9. En troisième lieu, l'article L. 435-1 du code de l'entrée et du séjour des étrangers et du droit d'asile dispose que : " L'étranger dont l'admission au séjour répond à des considérations humanitaires ou se justifie au regard des motifs exceptionnels qu'il fait valoir peut se voir délivrer une carte de séjour temporaire portant la mention " salarié ", " travailleur temporaire " ou " vie privée et familiale ", sans que soit opposable la condition prévue à l'article L. 412-1. / Lorsqu'elle envisage de refuser la demande d'admission exceptionnelle au séjour formée par un étranger qui justifie par tout moyen résider habituellement en France depuis plus de dix ans, l'autorité administrative est tenue de soumettre cette demande pour avis à la commission du titre de séjour prévue à l'article L. 432-14. [] ".
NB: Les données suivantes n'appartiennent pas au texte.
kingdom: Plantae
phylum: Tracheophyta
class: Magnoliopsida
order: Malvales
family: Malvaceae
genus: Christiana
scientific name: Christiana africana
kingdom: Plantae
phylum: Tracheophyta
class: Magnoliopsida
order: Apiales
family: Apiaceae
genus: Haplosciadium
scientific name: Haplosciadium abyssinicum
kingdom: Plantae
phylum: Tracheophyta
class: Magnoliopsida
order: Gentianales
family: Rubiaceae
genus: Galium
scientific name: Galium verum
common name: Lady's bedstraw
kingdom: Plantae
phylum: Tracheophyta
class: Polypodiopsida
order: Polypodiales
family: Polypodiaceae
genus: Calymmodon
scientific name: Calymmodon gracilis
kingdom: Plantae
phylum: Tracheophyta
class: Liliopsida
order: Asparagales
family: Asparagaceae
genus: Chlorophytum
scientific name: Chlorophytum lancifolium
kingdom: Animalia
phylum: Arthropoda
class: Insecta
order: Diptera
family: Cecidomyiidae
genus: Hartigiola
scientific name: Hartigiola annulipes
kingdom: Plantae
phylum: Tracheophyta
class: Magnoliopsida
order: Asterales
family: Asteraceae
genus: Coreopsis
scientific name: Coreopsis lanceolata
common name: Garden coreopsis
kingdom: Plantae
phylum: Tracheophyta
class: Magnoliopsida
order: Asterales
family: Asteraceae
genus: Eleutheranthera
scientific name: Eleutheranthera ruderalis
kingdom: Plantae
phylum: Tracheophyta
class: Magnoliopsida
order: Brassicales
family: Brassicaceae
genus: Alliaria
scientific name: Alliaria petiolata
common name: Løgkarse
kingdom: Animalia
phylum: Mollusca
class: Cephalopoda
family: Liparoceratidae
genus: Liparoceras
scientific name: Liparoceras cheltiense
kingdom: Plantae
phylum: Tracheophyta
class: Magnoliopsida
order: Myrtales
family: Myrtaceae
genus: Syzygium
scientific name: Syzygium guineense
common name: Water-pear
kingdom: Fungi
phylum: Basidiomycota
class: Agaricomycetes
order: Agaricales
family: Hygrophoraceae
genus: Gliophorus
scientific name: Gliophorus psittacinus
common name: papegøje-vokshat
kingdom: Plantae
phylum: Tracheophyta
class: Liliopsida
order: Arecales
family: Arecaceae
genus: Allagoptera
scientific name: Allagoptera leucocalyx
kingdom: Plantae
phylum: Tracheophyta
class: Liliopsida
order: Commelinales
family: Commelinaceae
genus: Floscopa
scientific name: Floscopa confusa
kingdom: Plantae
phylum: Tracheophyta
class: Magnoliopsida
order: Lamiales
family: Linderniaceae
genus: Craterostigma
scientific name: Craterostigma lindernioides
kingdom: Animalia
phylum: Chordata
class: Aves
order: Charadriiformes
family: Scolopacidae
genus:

10. Les stipulations du paragraphe 42 de l'accord du 23 septembre 2006, dans sa rédaction issue de l'avenant signé le 25 février 2008, renvoyant à la législation française en matière d'admission exceptionnelle au séjour des ressortissants sénégalais en situation irrégulière, rendent applicables à ces ressortissants les dispositions de l'article L. 435-1 du code de l'entrée et du séjour des étrangers et du droit d'asile. Dès lors, le préfet, saisi d'une demande d'admission exceptionnelle au séjour par un ressortissant sénégalais en situation irrégulière, est conduit, par l'effet de l'accord du 23 septembre 2006 modifié, à faire application des dispositions de l'article L. 435-1 du code.

11. En se prévalant de sa présence en France depuis plus de dix ans, du sérieux de ses études et de son activité salariée pour subvenir à ses besoins en tant qu'étudiant, M. A ne se prévaut d'aucun motif exceptionnel au sens des dispositions précitées de l'article L. 435-1. Par suite et en tout état de cause, alors que l'appelant n'a présenté sa demande de titre de séjour qu'en sa qualité d'étudiant, c'est sans commettre d'erreur manifeste d'appréciation que le préfet des Alpes-Maritimes a refusé de faire application du pouvoir de régularisation exceptionnelle conféré par ces dispositions.

12. En dernier lieu, il ne ressort pas de ce qui vient d'être exposé que la décision du 3 mai 2022, refusant l'admission de M. A au séjour serait illégale. Ainsi, l'appelant n'est pas fondé à exciper de l'illégalité de cette décision à l'encontre de celle l'obligeant à quitter le territoire français.

13. Il résulte de ce qui précède que les conclusions de M. A tendant à l'annulation de l'arrêté du 3 mai 2022 doivent être rejetées et que M. A n'est pas fondé à soutenir que c'est à tort que, par le jugement attaqué, le tribunal administratif de Nice a rejeté sa demande.

Sur les conclusions aux fins d'injonction et d'astreinte :

14. Le présent arrêt, qui rejette les conclusions à fin d'annulation n'appelle aucune mesure d'exécution au sens des articles L. 911-1 et suivants du code de justice administrative. Dès lors, les conclusions à fin d'injonction ne peuvent qu'être rejetées.

Sur les frais liés au litige :

15. Les dispositions de l'article L. 761-1 du code de justice administrative font obstacle à ce qu'il soit fait droit aux conclusions de M. A dirigées contre l'Etat qui n'est pas, dans la présente instance, la partie perdante.

D É C I D E :

Article 1er : La requête de M. A est rejetée.

Article 2 : Le présent arrêt sera notifié à M. B C A, à Me Traversini et au ministre de l'intérieur et des outre-mer.

Copie en sera adressée au préfet des Alpes-Maritimes.

Délibéré après l'audience du 3 juillet 2023, où siégeaient :

- M. Renaud Thielé, président assesseur, présidant la formation de jugement en application de l'article R. 222-26 du code de justice administrative,

- Mme Isabelle Gougot, première conseillère,

- Mme Isabelle Ruiz, première conseillère.

Rendu public par mise à disposition au greffe, le 10 juillet 2023.